Tanto no caso da esquerda quanto no da direita, é importante distinguir a ideologia das práticas sociais e políticas dos seus adeptos. No caso da esquerda, grande parte da ideologia é fundada em ficções sem relação com a realidade. Quando aplicadas ao mundo real, tais ideologias levam ao fracasso. Já a direita, na atualidade sequer tem uma ideologia, uma vez que o darwinismo social e suas bases pseudocientíficas foram inteiramente demolidos. No campo da prática, a direita é uma realidade, principalmente associada à luta de classes. É, nesse aspecto, essencialmente um movimento de grupos social e economicamente privilegiados em defesa de seus interesses. Como esses interesses são atendidos no presente estágio da história, sua luta é pela manutenção do status quo. Exatamente por isso, os direitistas são também conservadores: qualquer mudança pode lhes ser desfavorável. Esse matiz conservador faz com que as religiões sejam um aliado natural dos direitistas. Há ainda outro elo de união entre direita e religião: as religiões são um forte aliado das classes dominantes ao pregar aos desfavorecidos resignação à sua realidade. Daí a afirmação de Marx que a religião é o ópio do povo.

Já a esquerda, luta por mudanças. Por isso, se diz progressista, embora não defina claramente o que entende por progresso. Por exemplo, com frequência se opõe ao avanço tecnológico, que sem dúvida tem sido o grande propulsor dos interesses das classes desfavorecidas. Defende os interesses das classes desfavorecidas, é mais tolerante em relação às minorias e à diversidade dos costumes. No conjunto da obra, é inegável que a esquerda tem revelado muito maior sensibilidade para os problemas sociais. Mas às vezes luta contra a sua solução ao se opor a qualquer juízo de meritocracia, o que resulta da sua fé na tabula rasa.

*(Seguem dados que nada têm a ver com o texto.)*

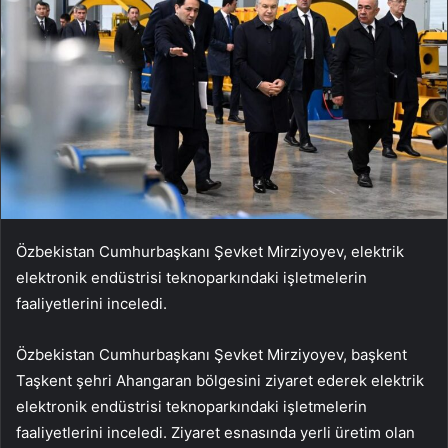
Özbekistan Cumhurbaşkanı Şevket Mirziyoyev, elektrik
elektronik endüstrisi teknoparkındaki işletmelerin
faaliyetlerini inceledi.
Özbekistan Cumhurbaşkanı Şevket Mirziyoyev, başkent
Taşkent şehri Ahangaran bölgesini ziyaret ederek elektrik
elektronik endüstrisi teknoparkındaki işletmelerin
faaliyetlerini inceledi. Ziyaret esnasında yerli üretim olan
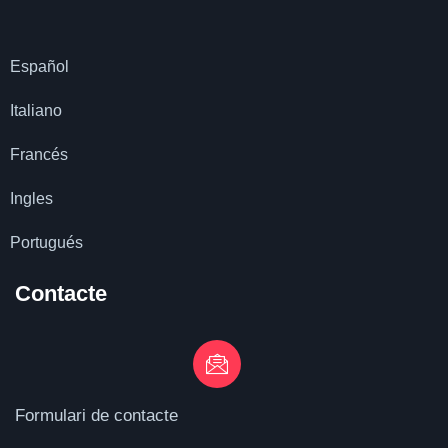
Español
Italiano
Francés
Ingles
Portugués
Contacte
Formulari de contacte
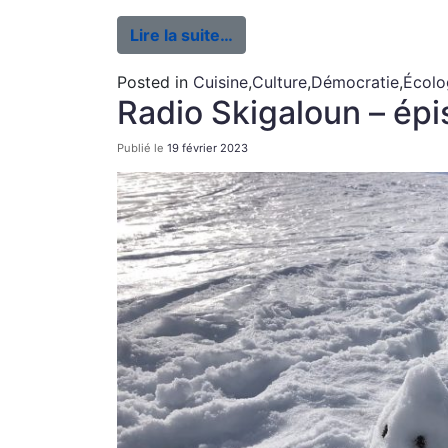
Lire la suite…
Posted in
Cuisine
,
Culture
,
Démocratie
,
Écolo
Radio Skigaloun – ép
Publié le
19 février 2023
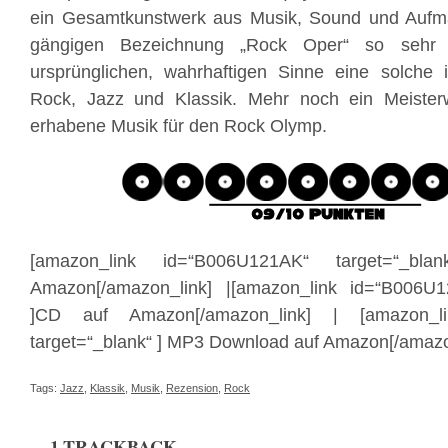
ein Gesamtkunstwerk aus Musik, Sound und Aufm
gängigen Bezeichnung „Rock Oper“ so sehr 
ursprünglichen, wahrhaftigen Sinne eine solche
Rock, Jazz und Klassik. Mehr noch ein Meisterw
erhabene Musik für den Rock Olymp.
[amazon_link id=“B006U121AK“ target=“_bl
Amazon[/amazon_link] |[amazon_link id=“B006U1
]CD auf Amazon[/amazon_link] | [amazon_li
target=“_blank“ ] MP3 Download auf Amazon[/amazo
Tags:
Jazz
,
Klassik
,
Musik
,
Rezension
,
Rock
1 TRACKBACK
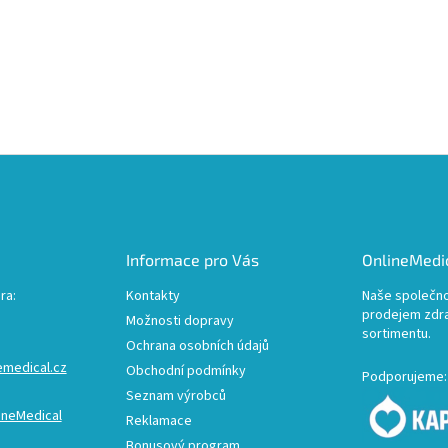
Informace pro Vás
OnlineMedic
ra:
Kontakty
Naše společno
prodejem zdr
Možnosti dopravy
sortimentu.
Ochrana osobních údajů
emedical.cz
Obchodní podmínky
Podporujeme:
Seznam výrobců
ineMedical
Reklamace
Bonusový program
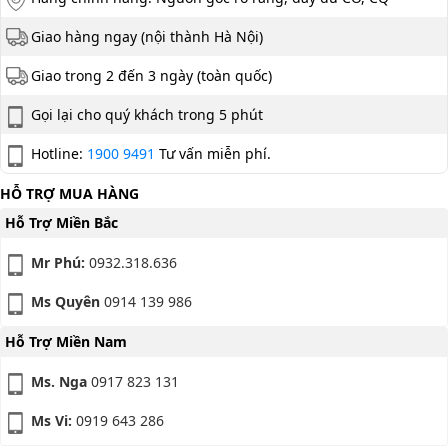
Giao hàng ngay (nội thành Hà Nội)
Giao trong 2 đến 3 ngày (toàn quốc)
Gọi lại cho quý khách trong 5 phút
Hotline:
1900 9491
Tư vấn miễn phí.
HỖ TRỢ MUA HÀNG
Hỗ Trợ Miền Bắc
Mr Phú:
0932.318.636
Ms Quyên
0914 139 986
Hỗ Trợ Miền Nam
Ms. Nga
0917 823 131
Ms Vi:
0919 643 286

Todos nascem iguais, o que se chama mérito diferenciado nada mais é do que efeito de diferenças de oportunidades. Qualquer um pode ser um Pelé, um Picasso, um Mozart, um Shakespeare ou um Einstein, desde que seja preparado para isso.

A busca do progresso social pode se tornar muito mais eficaz se as esquerdas abandonarem sua posição fundada no maniqueísmo descrito neste texto e abraçarem a posição de meio termo defendida pela ciência. Sem o reconhecimento de que a natureza humana deriva em parte da biologia e em parte do ambiente, só criarão utopias que inevitavelmente fracassarão por serem baseadas numa suposta e falsa maleabilidade ilimitada da nossa natureza. É emblemático o sucesso das democracias sociais dos países nórdicos. O que propositalmente se omite ou ignora é que nessas sociedades o proselitismo histórico da esquerda é quase inexistente. Até mesmo a pedagogia praticada nelas, que leva a uma das melhores educações do mundo, ignora os tabus da esquerda que negam a existência de aptidões natas e diferenciadas nas crianças. Ao contrário, as reconhece e procura explorar o que cada criança tem de melhor por meio de um sistema flexível em que cada criança escolhe as disciplinas para as quais é mais apta e, por isso mesmo, a agradam mais. Já a pedagogia brasileira, inspirada na tabula rasa, impõe aos estudantes uma grade curricular carregada de uma dúzia de disciplinas obrigatória para todos.